One particular stop of note

fishsmail

New Member
Chinese
Dear All,

It is a piece of news about Japanese tourism spot.

Anniversaries abound on Japan’s smallest main island.
Shikoku, the smallest of Japan’s four main islands, is the site of a pilgrimage trail established in 815 that winds past 88 temples.
Since celebrations of the ancient route’s 1,200th anniversary were held last year, the 750-mile trail can be enjoyed in relative peace.
One particular stop of note is the city of Matsuyama.
It is home to several of the temples and the castle-like Dogo Onsen bathhouse, which at 120 years old is one of the country’s oldest natural hot-spring public baths.
And a new Japan Rail pass, released to commemorate the 50th anniversary of the high-speed Tokaido Shinkansen, will make traveling between Tokyo and the island by train even easier this year.
INGRID K. WILLIAMS

Can I interpret “One particular stop of note is the city of Matsuyama” as "one place which worth special attention is the city of Matsuyama"?
Thank you!
 
  • dadane

    Senior Member
    English-London
    "of note" literally meaning something you or others would want to write about.

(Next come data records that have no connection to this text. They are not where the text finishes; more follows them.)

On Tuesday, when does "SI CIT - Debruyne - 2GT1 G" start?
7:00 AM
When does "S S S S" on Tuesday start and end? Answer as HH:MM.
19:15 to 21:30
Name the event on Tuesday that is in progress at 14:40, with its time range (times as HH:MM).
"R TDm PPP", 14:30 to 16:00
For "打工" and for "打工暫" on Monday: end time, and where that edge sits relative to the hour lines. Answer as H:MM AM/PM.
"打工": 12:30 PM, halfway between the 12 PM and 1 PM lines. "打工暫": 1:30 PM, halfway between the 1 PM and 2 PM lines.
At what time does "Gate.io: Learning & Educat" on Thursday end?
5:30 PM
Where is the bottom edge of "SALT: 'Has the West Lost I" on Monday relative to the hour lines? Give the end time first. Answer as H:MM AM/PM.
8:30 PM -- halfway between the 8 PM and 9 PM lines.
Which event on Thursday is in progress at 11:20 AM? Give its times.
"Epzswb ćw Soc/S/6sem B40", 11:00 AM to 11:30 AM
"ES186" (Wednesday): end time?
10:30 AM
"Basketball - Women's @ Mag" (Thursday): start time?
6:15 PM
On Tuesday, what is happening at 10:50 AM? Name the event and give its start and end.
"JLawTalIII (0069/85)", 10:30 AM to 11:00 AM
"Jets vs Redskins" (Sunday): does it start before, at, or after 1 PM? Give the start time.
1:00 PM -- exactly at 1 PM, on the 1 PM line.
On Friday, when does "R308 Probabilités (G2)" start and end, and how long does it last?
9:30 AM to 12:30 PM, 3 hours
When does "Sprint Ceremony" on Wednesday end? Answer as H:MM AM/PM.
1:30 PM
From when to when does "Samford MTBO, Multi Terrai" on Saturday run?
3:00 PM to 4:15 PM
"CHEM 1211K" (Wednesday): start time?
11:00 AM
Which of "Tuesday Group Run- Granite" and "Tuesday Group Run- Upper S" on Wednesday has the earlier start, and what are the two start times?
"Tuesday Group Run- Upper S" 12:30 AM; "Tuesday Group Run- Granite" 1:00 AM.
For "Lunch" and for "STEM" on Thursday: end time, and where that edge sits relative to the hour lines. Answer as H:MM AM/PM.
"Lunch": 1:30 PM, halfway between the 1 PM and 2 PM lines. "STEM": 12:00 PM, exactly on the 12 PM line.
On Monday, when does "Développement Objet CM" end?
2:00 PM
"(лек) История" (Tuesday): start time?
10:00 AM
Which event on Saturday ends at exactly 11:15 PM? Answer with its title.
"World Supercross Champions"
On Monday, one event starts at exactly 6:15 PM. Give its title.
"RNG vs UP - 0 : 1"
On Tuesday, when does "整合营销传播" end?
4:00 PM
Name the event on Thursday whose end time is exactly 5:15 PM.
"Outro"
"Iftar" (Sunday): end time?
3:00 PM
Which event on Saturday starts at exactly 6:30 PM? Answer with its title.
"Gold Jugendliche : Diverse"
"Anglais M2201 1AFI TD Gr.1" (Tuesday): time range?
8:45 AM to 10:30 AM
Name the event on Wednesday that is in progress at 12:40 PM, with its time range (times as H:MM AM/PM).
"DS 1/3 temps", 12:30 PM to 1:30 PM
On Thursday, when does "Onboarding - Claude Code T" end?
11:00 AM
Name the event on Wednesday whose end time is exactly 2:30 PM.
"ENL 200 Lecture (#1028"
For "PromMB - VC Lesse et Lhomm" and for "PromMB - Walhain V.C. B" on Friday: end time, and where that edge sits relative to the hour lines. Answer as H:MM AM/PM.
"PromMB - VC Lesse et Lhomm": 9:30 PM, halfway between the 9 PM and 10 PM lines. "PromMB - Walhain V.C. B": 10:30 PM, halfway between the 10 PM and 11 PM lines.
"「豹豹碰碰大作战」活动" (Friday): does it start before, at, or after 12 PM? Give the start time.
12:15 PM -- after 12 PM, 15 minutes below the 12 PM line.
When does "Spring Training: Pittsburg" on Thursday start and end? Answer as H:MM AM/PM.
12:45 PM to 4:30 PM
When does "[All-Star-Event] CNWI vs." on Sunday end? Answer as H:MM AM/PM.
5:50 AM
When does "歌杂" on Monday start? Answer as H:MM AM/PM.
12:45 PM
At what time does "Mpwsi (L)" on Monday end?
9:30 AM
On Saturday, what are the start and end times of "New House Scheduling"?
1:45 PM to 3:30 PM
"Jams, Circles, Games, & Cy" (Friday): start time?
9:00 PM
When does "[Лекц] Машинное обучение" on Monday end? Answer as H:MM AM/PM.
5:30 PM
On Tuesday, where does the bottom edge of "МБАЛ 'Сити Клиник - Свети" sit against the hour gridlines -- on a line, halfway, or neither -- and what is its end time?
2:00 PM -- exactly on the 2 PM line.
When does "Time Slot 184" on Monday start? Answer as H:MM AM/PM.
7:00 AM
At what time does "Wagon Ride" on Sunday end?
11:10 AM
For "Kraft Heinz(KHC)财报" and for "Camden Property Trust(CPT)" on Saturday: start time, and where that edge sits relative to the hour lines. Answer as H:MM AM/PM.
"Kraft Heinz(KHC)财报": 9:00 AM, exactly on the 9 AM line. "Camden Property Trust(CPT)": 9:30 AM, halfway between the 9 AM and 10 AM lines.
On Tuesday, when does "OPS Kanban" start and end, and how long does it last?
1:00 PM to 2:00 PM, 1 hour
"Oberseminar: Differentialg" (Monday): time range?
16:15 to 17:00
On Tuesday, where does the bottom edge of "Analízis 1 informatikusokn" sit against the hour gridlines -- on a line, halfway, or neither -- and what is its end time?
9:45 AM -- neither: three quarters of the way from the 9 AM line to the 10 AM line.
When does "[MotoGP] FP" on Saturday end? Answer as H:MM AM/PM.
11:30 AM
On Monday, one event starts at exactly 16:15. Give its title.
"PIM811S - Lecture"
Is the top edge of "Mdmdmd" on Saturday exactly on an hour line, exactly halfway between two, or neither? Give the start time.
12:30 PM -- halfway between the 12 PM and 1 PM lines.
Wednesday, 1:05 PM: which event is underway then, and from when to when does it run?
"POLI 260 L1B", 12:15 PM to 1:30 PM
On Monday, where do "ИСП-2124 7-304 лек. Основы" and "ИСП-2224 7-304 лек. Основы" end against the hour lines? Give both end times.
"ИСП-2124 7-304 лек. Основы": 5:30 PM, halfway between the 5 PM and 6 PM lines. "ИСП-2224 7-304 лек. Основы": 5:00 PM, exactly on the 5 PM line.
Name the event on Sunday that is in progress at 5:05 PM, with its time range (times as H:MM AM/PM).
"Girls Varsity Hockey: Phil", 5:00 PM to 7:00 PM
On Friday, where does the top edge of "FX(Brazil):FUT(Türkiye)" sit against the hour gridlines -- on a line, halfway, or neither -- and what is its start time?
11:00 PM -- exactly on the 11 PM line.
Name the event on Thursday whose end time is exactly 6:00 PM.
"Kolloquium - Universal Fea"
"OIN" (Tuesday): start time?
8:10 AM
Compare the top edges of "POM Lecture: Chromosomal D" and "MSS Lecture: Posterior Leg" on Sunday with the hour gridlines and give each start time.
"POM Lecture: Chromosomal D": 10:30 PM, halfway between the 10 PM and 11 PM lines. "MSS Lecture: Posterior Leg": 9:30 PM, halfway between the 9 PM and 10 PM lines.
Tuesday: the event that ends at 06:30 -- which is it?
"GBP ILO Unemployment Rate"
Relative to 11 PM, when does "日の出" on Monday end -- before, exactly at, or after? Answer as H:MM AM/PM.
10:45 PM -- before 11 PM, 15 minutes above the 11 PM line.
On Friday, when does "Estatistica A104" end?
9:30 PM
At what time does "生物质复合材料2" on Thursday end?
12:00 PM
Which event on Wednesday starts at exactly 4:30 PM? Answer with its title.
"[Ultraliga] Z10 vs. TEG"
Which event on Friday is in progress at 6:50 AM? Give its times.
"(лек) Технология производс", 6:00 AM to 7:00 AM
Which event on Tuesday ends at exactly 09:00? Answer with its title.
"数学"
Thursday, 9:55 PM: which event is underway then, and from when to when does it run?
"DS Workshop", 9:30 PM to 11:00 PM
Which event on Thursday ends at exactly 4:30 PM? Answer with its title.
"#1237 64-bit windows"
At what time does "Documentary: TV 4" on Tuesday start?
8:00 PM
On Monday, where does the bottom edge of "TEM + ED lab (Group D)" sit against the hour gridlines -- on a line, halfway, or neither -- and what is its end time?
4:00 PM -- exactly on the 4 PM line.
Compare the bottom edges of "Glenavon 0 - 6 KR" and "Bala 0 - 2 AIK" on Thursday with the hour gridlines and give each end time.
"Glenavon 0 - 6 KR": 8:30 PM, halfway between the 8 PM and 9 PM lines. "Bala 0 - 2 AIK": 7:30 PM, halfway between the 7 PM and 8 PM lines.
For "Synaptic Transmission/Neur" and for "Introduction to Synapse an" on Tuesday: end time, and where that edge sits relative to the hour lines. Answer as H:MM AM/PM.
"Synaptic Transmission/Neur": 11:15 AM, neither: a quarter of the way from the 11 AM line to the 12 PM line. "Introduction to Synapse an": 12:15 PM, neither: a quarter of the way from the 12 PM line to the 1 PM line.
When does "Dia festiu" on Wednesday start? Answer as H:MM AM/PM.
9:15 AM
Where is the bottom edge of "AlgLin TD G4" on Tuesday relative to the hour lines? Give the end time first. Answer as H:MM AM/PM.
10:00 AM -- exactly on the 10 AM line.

Figuratively, it just means worthy of extra attention.
     

    natkretep

    Moderato con anima (English Only)
    English (Singapore/UK), basic Chinese
    "of note" literally meaning something you or others would want to write about. Figuratively, it just means worthy of extra attention.
    Yes, exactly. Often we use the adjective notable which means the same thing. A stop of note = A notable stop. I would say of note​ sounds a little more literary.